Exercise objective:
Print the text of every entry below line for line, keeping each character unchanged.
──────── Records for the task ────────
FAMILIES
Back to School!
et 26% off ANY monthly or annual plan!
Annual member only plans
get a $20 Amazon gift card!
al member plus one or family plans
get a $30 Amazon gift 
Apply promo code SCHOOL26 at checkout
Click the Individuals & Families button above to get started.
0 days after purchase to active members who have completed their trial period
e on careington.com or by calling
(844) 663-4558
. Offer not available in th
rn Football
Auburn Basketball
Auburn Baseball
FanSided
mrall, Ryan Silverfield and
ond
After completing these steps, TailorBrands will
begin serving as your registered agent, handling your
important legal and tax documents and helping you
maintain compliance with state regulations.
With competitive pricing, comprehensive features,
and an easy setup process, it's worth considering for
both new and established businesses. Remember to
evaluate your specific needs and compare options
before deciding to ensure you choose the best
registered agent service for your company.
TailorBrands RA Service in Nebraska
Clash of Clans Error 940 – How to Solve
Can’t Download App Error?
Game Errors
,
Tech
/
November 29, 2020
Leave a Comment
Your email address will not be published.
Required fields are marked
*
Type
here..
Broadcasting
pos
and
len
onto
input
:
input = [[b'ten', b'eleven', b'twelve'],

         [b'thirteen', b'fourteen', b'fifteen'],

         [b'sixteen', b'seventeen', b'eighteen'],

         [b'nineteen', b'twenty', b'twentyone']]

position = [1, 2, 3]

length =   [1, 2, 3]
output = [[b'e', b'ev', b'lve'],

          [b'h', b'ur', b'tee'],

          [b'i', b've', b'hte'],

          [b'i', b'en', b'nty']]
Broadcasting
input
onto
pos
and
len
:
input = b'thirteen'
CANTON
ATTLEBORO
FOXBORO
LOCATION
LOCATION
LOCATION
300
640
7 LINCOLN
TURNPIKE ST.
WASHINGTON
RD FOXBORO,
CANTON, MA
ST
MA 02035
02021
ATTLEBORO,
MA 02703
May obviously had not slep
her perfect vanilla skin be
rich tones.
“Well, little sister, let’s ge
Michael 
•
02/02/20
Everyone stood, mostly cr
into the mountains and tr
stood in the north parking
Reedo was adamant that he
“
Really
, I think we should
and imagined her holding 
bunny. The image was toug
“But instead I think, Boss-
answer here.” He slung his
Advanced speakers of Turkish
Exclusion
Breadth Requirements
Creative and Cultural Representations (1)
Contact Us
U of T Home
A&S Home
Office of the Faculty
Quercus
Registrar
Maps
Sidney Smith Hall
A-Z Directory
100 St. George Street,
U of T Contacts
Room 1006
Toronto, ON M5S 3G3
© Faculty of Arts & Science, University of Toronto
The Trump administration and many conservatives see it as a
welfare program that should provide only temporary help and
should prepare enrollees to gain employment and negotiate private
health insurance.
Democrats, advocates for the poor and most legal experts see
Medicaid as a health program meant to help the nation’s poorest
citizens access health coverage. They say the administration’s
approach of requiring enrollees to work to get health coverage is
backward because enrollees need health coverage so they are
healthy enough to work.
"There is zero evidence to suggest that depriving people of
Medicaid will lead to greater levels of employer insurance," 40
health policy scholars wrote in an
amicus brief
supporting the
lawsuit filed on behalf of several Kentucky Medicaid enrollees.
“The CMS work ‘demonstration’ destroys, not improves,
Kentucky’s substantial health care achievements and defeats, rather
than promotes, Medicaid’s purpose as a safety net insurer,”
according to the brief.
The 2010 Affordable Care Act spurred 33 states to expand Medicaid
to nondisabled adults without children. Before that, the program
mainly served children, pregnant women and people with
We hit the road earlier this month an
────────
Exercise output:
FAMILIES
Back to School!
et 26% off ANY monthly or annual plan!
Annual member only plans
get a $20 Amazon gift card!
al member plus one or family plans
get a $30 Amazon gift 
Apply promo code SCHOOL26 at checkout
Click the Individuals & Families button above to get started.
0 days after purchase to active members who have completed their trial period
e on careington.com or by calling
(844) 663-4558
. Offer not available in th
rn Football
Auburn Basketball
Auburn Baseball
FanSided
mrall, Ryan Silverfield and
ond
After completing these steps, TailorBrands will
begin serving as your registered agent, handling your
important legal and tax documents and helping you
maintain compliance with state regulations.
With competitive pricing, comprehensive features,
and an easy setup process, it's worth considering for
both new and established businesses. Remember to
evaluate your specific needs and compare options
before deciding to ensure you choose the best
registered agent service for your company.
TailorBrands RA Service in Nebraska
Clash of Clans Error 940 – How to Solve
Can’t Download App Error?
Game Errors
,
Tech
/
November 29, 2020
Leave a Comment
Your email address will not be published.
Required fields are marked
*
Type
here..
Broadcasting
pos
and
len
onto
input
:
input = [[b'ten', b'eleven', b'twelve'],

         [b'thirteen', b'fourteen', b'fifteen'],

         [b'sixteen', b'seventeen', b'eighteen'],

         [b'nineteen', b'twenty', b'twentyone']]

position = [1, 2, 3]

length =   [1, 2, 3]
output = [[b'e', b'ev', b'lve'],

          [b'h', b'ur', b'tee'],

          [b'i', b've', b'hte'],

          [b'i', b'en', b'nty']]
Broadcasting
input
onto
pos
and
len
:
input = b'thirteen'
CANTON
ATTLEBORO
FOXBORO
LOCATION
LOCATION
LOCATION
300
640
7 LINCOLN
TURNPIKE ST.
WASHINGTON
RD FOXBORO,
CANTON, MA
ST
MA 02035
02021
ATTLEBORO,
MA 02703
May obviously had not slep
her perfect vanilla skin be
rich tones.
“Well, little sister, let’s ge
Michael 
•
02/02/20
Everyone stood, mostly cr
into the mountains and tr
stood in the north parking
Reedo was adamant that he
“
Really
, I think we should
and imagined her holding 
bunny. The image was toug
“But instead I think, Boss-
answer here.” He slung his
Advanced speakers of Turkish
Exclusion
Breadth Requirements
Creative and Cultural Representations (1)
Contact Us
U of T Home
A&S Home
Office of the Faculty
Quercus
Registrar
Maps
Sidney Smith Hall
A-Z Directory
100 St. George Street,
U of T Contacts
Room 1006
Toronto, ON M5S 3G3
© Faculty of Arts & Science, University of Toronto
The Trump administration and many conservatives see it as a
welfare program that should provide only temporary help and
should prepare enrollees to gain employment and negotiate private
health insurance.
Democrats, advocates for the poor and most legal experts see
Medicaid as a health program meant to help the nation’s poorest
citizens access health coverage. They say the administration’s
approach of requiring enrollees to work to get health coverage is
backward because enrollees need health coverage so they are
healthy enough to work.
"There is zero evidence to suggest that depriving people of
Medicaid will lead to greater levels of employer insurance," 40
health policy scholars wrote in an
amicus brief
supporting the
lawsuit filed on behalf of several Kentucky Medicaid enrollees.
“The CMS work ‘demonstration’ destroys, not improves,
Kentucky’s substantial health care achievements and defeats, rather
than promotes, Medicaid’s purpose as a safety net insurer,”
according to the brief.
The 2010 Affordable Care Act spurred 33 states to expand Medicaid
to nondisabled adults without children. Before that, the program
mainly served children, pregnant women and people with
We hit the road earlier this month an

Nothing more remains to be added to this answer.